Work to complete:
Your answer should consist only of the records, copied exactly, with the images removed.

Entries supplied:

┄┄┄┄┄┄┄┄┄┄

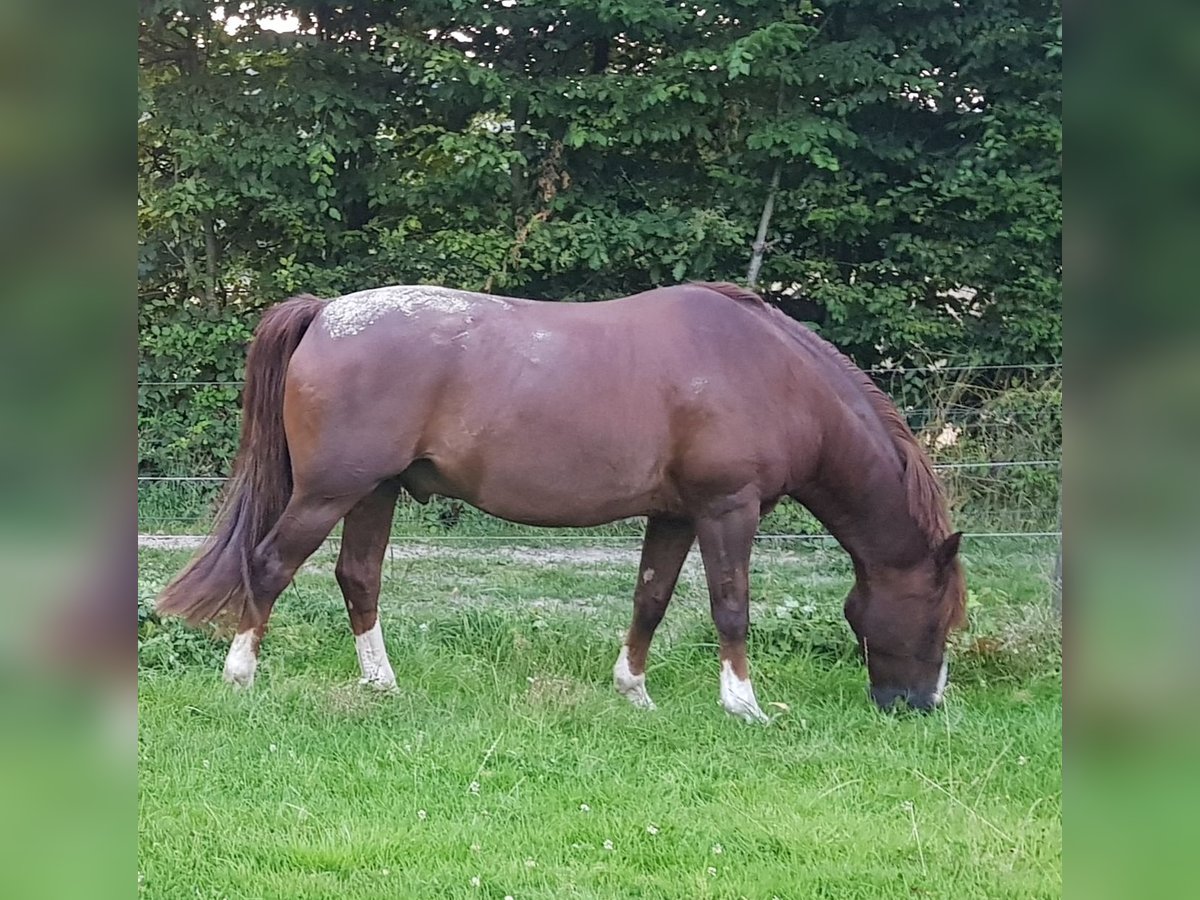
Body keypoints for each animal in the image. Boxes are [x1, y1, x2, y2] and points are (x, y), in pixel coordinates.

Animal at [157, 282, 964, 720]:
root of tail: (326, 314)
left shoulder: (675, 514)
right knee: (270, 565)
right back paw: (240, 677)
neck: (768, 373)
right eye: (940, 617)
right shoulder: (727, 509)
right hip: (331, 491)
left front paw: (634, 692)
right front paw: (743, 704)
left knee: (358, 577)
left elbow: (651, 599)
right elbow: (730, 607)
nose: (920, 707)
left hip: (374, 492)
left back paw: (381, 684)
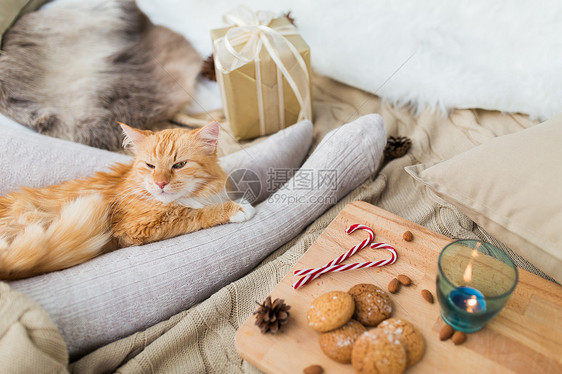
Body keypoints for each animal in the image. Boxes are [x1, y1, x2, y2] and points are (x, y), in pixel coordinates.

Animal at [0, 121, 254, 280]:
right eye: (150, 166)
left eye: (180, 165)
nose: (160, 183)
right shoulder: (136, 228)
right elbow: (193, 213)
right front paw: (236, 208)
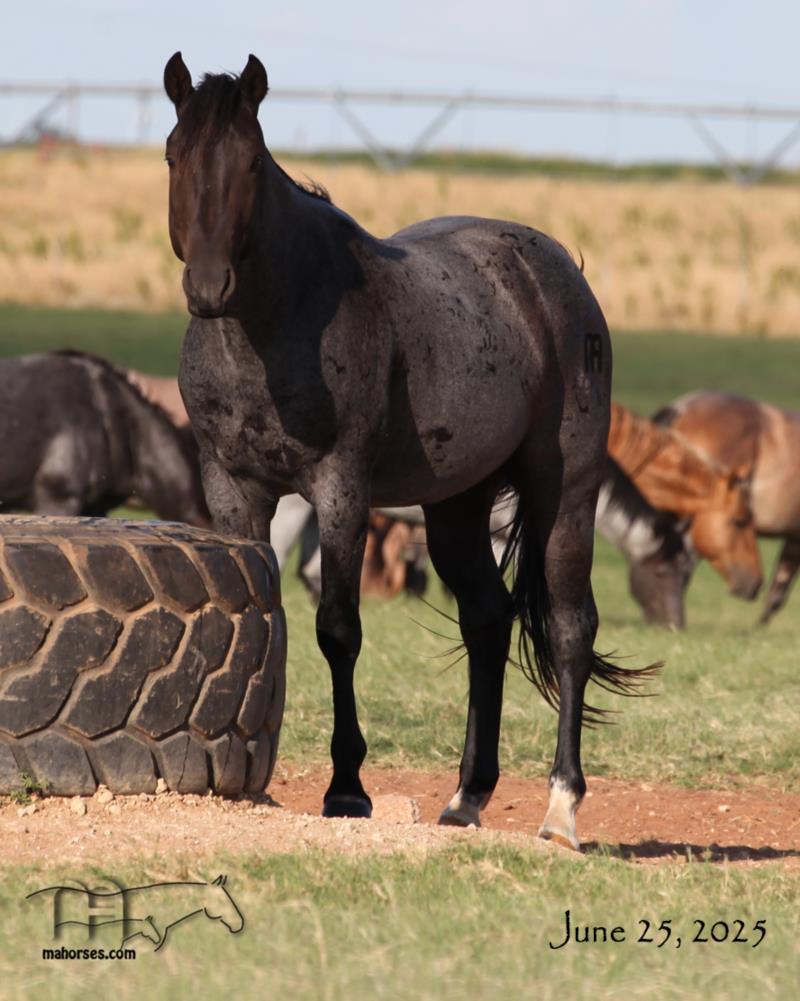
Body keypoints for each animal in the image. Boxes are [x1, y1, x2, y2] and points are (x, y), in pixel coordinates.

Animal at [163, 52, 657, 850]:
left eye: (249, 163)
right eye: (175, 156)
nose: (209, 286)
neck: (271, 324)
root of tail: (560, 274)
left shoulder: (340, 488)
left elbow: (337, 627)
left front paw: (347, 788)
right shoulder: (232, 487)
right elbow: (258, 617)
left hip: (565, 489)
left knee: (571, 626)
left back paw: (561, 808)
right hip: (456, 503)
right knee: (487, 617)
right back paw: (467, 795)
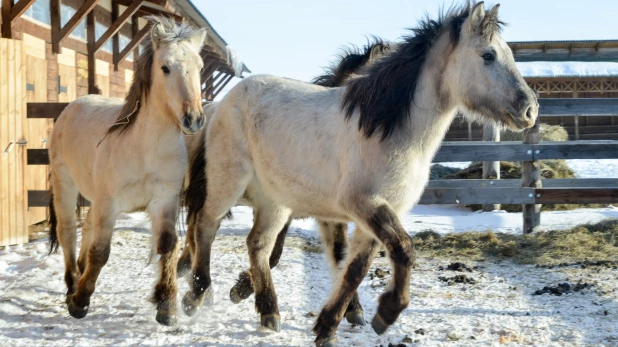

┄┄┄┄┄┄┄┄┄┄

Solution below:
Body keypoints for each animal in the image. Boxes are [x1, y1, x2, y2] and points are (x, y), in pixel coordinates.

Animal at [157, 282, 964, 720]:
root of tail: (326, 314)
left shoulder: (675, 514)
right knee: (270, 565)
right back paw: (240, 677)
neck: (768, 373)
right eye: (940, 617)
right shoulder: (727, 509)
right hip: (331, 491)
left front paw: (634, 692)
right front paw: (743, 704)
left knee: (358, 577)
left elbow: (651, 599)
right elbow: (730, 607)
nose: (920, 707)
left hip: (374, 492)
left back paw: (381, 684)
Body keypoints for each animal in the image. Boxes are [x1, y1, x2, y2] and points are (x, y), in pixel coordinates.

Animal at [0, 121, 254, 280]:
right eye: (150, 166)
left eye: (180, 165)
nose: (160, 183)
right shoulder: (136, 228)
right elbow: (193, 213)
right front paw: (236, 208)
Body keypoints for each animal in the image. Boxes are [x1, y1, x2, y2] and points are (x, y), in pixel coordinates.

Animal at [163, 52, 657, 850]:
left eye: (249, 163)
right eye: (175, 156)
nose: (209, 286)
neck: (271, 324)
root of tail: (560, 274)
left shoulder: (340, 488)
left elbow: (337, 627)
left front paw: (347, 788)
right shoulder: (232, 487)
right elbow: (258, 617)
left hip: (565, 489)
left knee: (571, 626)
left back paw: (561, 808)
right hip: (456, 503)
right knee: (487, 617)
right back paw: (467, 795)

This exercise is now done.